ASSIGNMENT:
Given the records below, set each one down again exactly as it reads.

THE RECORDS:
┄┄┄┄┄┄┄┄┄┄

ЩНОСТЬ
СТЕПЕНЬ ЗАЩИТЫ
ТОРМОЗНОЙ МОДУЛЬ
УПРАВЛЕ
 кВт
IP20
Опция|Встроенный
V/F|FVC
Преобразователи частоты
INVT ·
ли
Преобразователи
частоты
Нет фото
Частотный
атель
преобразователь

┄┄┄┄┄┄┄┄┄┄

SOLUTION TO THE EXERCISE:
ЩНОСТЬ
СТЕПЕНЬ ЗАЩИТЫ
ТОРМОЗНОЙ МОДУЛЬ
УПРАВЛЕ
 кВт
IP20
Опция|Встроенный
V/F|FVC
Преобразователи частоты
INVT ·
ли
Преобразователи
частоты
Нет фото
Частотный
атель
преобразователь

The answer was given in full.